Tarih: 04.02.2025 13:54

Anayasada Laikliğin 88. Yıl Dönümü

Facebook Twitter Linked-in

 

Demokrasi, özgürlük ve eşitliğin teminatı laikliktir

5 Şubat 1937 tarihinde yapılan değişiklikle, 1924 Anayasası’na Cumhuriyetin temel nitelikleri arasına eklenen laiklik ilkesi, 1961 ve 1982 Anayasalarında da "devletin değiştirilemez, değiştirilmesi teklif edilemez temel nitelikleri" arasında yer almıştır.

Laiklik, yalnızca din ve devlet işlerinin birbirinden ayrılmasını öngören bir ilke değil, aynı zamanda her alanda aklın, bilimin ve ulusal egemenliğe dayanan hukuk kurallarının temel alındığı bir yaşam biçimidir.

Eğitimde, yönetimde ve hukukta laiklik ilkesinin tam anlamıyla uygulanması; din ve vicdan özgürlüğünün, barış içinde bir arada yaşamamızın ve özgür düşüncenin temelini oluşturur.

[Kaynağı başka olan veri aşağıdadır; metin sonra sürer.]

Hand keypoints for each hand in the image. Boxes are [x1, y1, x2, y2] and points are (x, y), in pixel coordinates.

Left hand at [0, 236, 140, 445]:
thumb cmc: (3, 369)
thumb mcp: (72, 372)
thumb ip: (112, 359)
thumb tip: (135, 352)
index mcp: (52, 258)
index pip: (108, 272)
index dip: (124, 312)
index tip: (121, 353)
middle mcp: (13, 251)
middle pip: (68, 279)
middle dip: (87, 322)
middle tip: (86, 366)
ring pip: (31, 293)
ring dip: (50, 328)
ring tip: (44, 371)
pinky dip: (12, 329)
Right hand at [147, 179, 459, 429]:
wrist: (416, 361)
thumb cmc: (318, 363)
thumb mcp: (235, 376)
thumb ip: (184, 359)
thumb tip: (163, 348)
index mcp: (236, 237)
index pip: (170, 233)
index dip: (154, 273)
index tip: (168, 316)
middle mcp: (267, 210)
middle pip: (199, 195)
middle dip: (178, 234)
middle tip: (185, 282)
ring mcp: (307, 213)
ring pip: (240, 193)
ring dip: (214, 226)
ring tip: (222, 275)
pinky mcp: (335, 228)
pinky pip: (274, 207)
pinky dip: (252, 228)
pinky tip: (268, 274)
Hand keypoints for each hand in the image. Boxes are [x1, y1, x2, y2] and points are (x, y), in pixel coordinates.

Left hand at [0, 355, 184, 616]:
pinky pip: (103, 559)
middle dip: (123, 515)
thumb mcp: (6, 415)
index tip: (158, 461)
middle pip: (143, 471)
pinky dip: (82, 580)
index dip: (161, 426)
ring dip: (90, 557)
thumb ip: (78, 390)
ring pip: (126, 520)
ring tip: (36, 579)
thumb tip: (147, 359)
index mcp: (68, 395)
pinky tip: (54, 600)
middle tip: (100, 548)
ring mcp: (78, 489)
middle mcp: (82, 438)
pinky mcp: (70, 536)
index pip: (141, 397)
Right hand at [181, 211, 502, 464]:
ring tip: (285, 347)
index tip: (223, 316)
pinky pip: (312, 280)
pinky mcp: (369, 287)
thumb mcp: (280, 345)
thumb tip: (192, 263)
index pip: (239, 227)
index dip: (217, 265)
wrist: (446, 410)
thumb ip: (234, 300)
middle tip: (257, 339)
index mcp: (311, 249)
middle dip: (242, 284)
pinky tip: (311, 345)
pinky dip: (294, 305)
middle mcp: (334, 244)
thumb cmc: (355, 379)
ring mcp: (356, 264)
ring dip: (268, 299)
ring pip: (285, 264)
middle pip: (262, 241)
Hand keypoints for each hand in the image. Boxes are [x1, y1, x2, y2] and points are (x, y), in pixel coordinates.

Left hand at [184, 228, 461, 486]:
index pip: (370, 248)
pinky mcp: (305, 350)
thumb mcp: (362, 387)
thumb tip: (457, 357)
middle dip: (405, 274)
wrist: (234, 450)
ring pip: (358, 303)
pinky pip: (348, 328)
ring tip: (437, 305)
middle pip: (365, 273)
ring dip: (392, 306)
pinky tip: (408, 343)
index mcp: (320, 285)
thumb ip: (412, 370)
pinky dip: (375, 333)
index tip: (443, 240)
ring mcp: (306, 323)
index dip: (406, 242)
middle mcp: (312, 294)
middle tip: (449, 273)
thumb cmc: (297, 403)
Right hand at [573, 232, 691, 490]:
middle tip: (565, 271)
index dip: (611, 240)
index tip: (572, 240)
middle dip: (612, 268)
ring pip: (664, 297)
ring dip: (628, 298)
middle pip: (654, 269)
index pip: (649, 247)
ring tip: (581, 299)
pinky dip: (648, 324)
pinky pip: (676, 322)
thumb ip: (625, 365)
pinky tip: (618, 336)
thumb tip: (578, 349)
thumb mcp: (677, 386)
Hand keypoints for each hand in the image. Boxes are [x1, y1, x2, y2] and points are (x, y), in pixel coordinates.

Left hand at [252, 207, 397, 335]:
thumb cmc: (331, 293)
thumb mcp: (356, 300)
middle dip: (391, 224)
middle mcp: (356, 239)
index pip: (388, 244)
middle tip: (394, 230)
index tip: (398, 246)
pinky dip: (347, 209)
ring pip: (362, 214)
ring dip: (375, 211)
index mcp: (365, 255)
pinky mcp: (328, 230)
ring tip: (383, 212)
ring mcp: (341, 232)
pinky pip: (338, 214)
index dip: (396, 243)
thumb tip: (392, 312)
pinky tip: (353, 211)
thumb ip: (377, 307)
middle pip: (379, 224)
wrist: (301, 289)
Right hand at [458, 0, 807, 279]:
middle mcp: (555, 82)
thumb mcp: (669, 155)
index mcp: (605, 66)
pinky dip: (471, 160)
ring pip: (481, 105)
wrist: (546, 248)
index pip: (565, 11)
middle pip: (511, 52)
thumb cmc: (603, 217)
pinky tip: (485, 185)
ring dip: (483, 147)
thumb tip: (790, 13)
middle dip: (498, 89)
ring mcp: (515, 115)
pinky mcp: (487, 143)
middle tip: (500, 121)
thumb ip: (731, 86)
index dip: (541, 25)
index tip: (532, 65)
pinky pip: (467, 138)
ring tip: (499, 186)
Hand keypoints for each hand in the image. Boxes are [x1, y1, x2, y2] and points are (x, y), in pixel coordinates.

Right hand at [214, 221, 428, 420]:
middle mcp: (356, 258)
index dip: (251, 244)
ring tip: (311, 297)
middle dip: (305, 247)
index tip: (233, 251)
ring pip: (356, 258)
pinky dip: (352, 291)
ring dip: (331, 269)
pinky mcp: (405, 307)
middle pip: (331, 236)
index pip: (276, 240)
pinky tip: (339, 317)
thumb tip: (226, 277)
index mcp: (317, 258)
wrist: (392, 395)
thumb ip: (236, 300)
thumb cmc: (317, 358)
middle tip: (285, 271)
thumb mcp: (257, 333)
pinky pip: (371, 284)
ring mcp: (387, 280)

Kadın-erkek eşitliği demokrasinin temel kriteridir ve çağdaş demokrasilerin ön koşulu laikliktir. Hukuk birliğinin ve demokrasinin olmazsa olmaz koşulu olan laiklik, aynı zamanda kadının insan haklarının ve toplumsal cinsiyet eşitliğinin güvencesidir. Ancak son yıllarda, çağdaş uygarlığın ve demokrasinin temel taşı olan laiklik göz ardı edilmekte; eğitimden ekonomiye, aileden siyasete kadar yaşamın her alanında dine referanslı bir yaşam biçimi dayatılmakta ve laiklik ilkesi adeta yok sayılmaktadır.

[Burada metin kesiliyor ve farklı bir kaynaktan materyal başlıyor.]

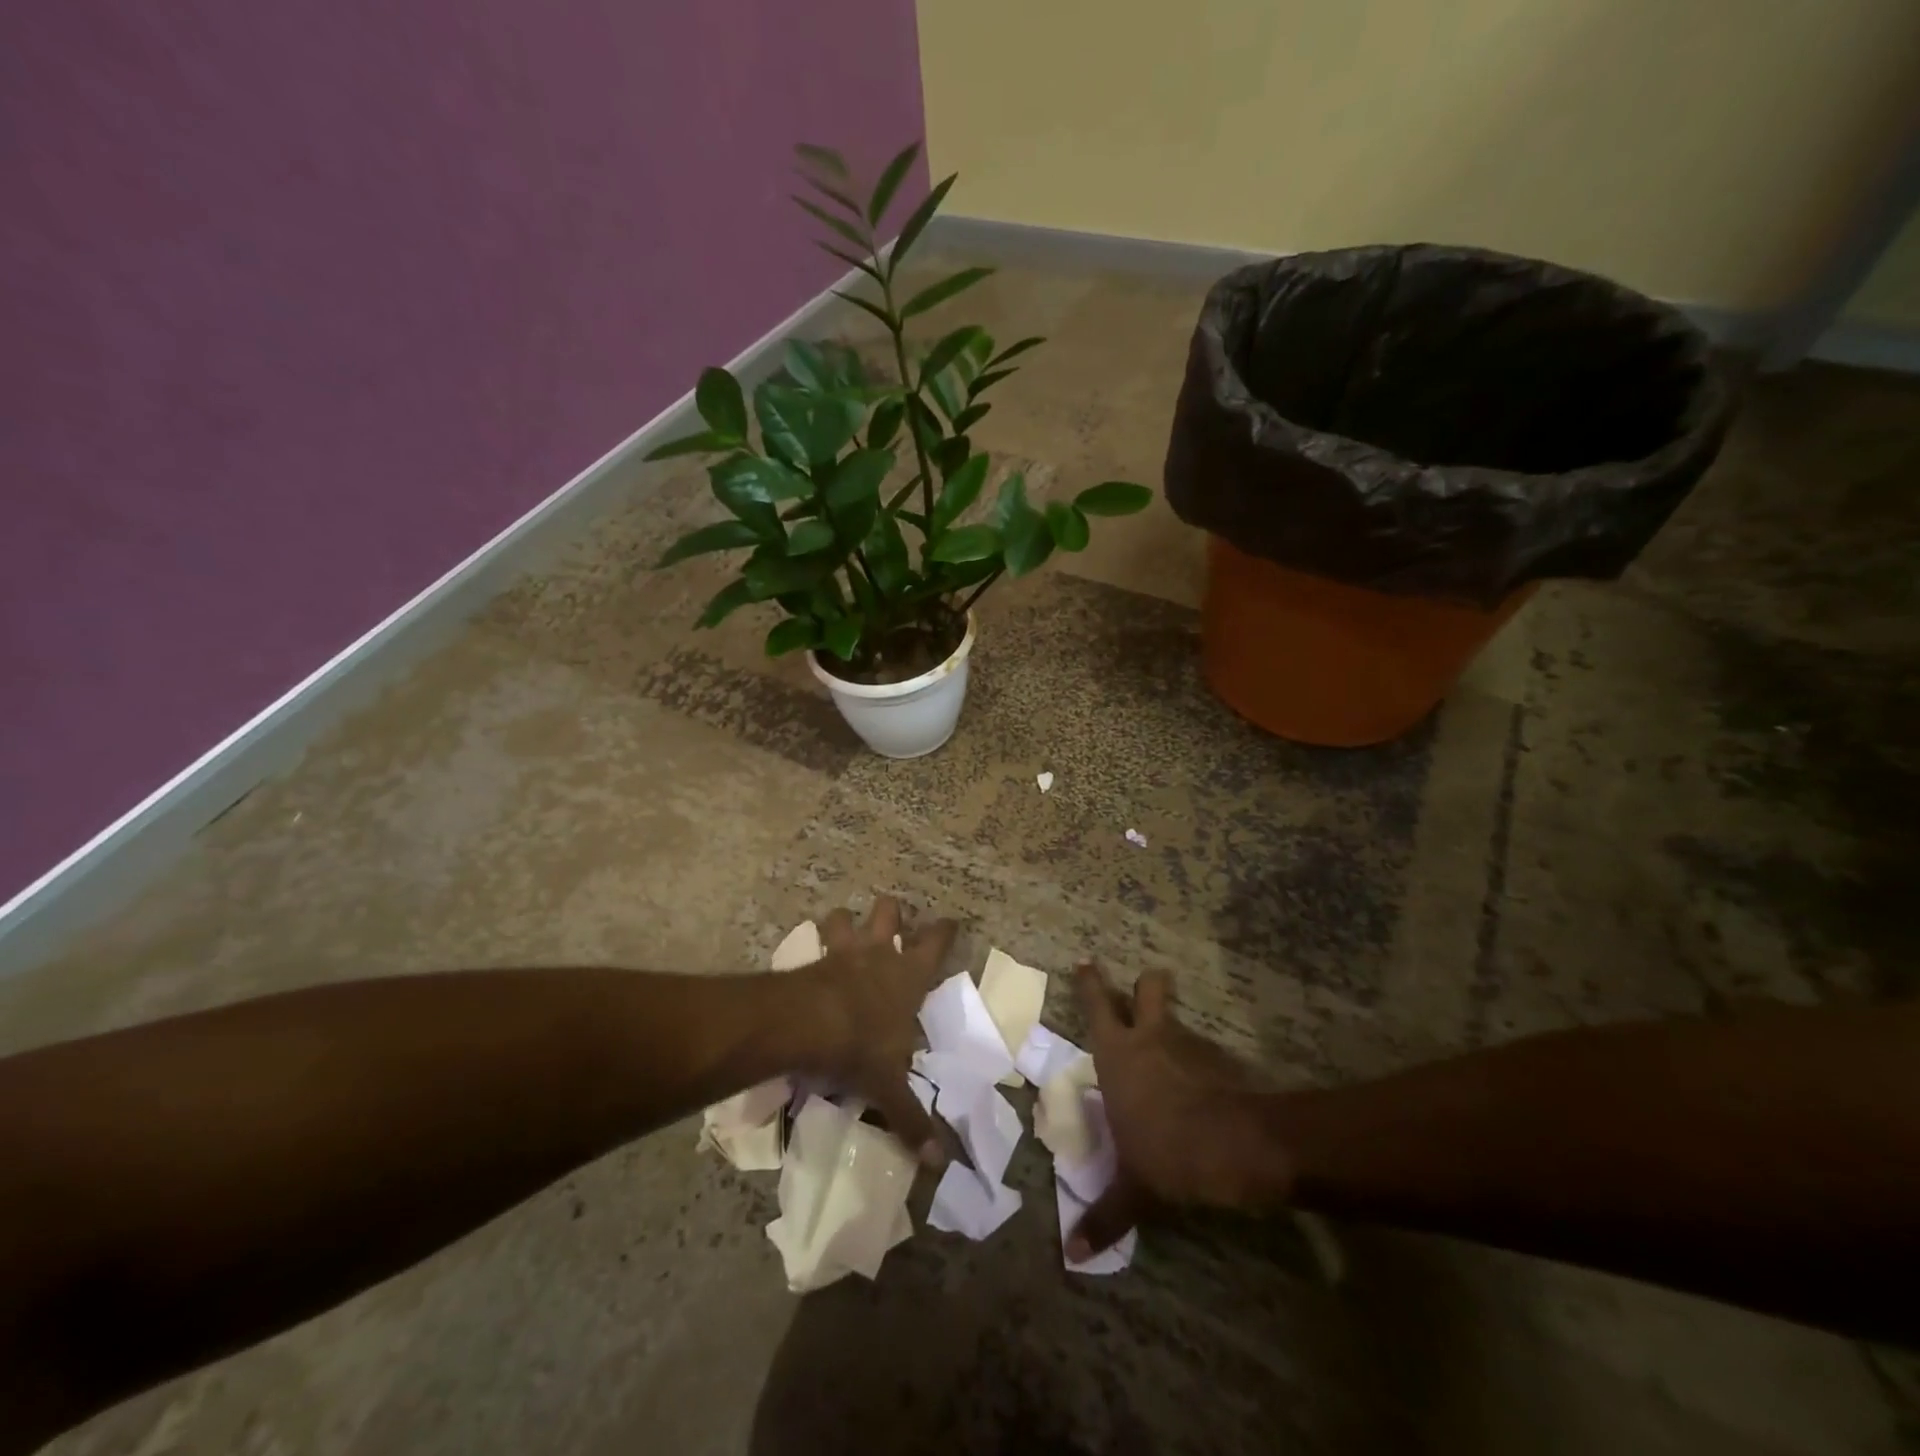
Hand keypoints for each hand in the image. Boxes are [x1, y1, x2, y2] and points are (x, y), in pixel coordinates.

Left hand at [789, 896, 957, 1167]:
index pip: (936, 941)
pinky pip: (814, 943)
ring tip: (843, 927)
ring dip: (844, 921)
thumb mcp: (889, 1087)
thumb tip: (937, 1161)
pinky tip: (809, 959)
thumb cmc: (860, 1047)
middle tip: (890, 921)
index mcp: (909, 976)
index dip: (944, 929)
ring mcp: (843, 952)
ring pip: (845, 917)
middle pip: (889, 911)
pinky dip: (814, 946)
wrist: (805, 1025)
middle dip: (891, 912)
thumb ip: (912, 1120)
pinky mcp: (812, 960)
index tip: (949, 922)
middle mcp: (879, 955)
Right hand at [1067, 962, 1290, 1259]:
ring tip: (1173, 1053)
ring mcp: (1189, 1043)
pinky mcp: (1222, 1059)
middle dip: (1146, 985)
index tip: (1086, 961)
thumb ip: (1105, 1216)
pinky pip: (1204, 1051)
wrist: (1239, 1146)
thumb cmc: (1169, 1152)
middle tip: (1142, 991)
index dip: (1090, 981)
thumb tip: (1072, 1255)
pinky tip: (1204, 1089)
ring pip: (1177, 1018)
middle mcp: (1150, 1037)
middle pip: (1148, 988)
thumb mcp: (1134, 1189)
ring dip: (1172, 1027)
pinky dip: (1201, 1062)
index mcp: (1118, 1054)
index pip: (1098, 1004)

İslam dünyasında laiklik ilkesini hukuki ve siyasi gerekleriyle yerine getirebilmiş olan tek devlet, Türkiye Cumhuriyeti’dir 

Laiklik ilkesinin korunması amacıyla Anayasa’nın 24. maddesinde, kimsenin devletin sosyal, ekonomik, siyasi veya hukuki temel düzenini kısmen de olsa din kurallarına dayandıramayacağı özellikle vurgulanmıştır. Ayrıca, “her ne suretle olursa olsun dini veya din duygularını yahut dince kutsal sayılan şeyleri istismar edemez ve kötüye kullanamaz” hükmüne yer verilmiştir. İslam dünyasında laiklik ilkesini hukuki ve siyasi gerekleriyle yerine getirebilmiş olan tek devlet, Türkiye Cumhuriyeti’dir. Bu değeri bilmek, savunmak ve kararlılıkla korumak hepimizin görevidir.

Özgür düşünce ve aydınlık gelecek için laiklik şarttır

Sonuç olarak, özgür düşüncenin, demokrasinin ve kadın haklarının güvencesi olan laikliğin korunmasına; ailede, eğitimde, siyasette ve yaşamın her alanında aklın ve bilimin önderliğinin kabul edilmesine her zamankinden daha fazla ihtiyaç duyulmaktadır.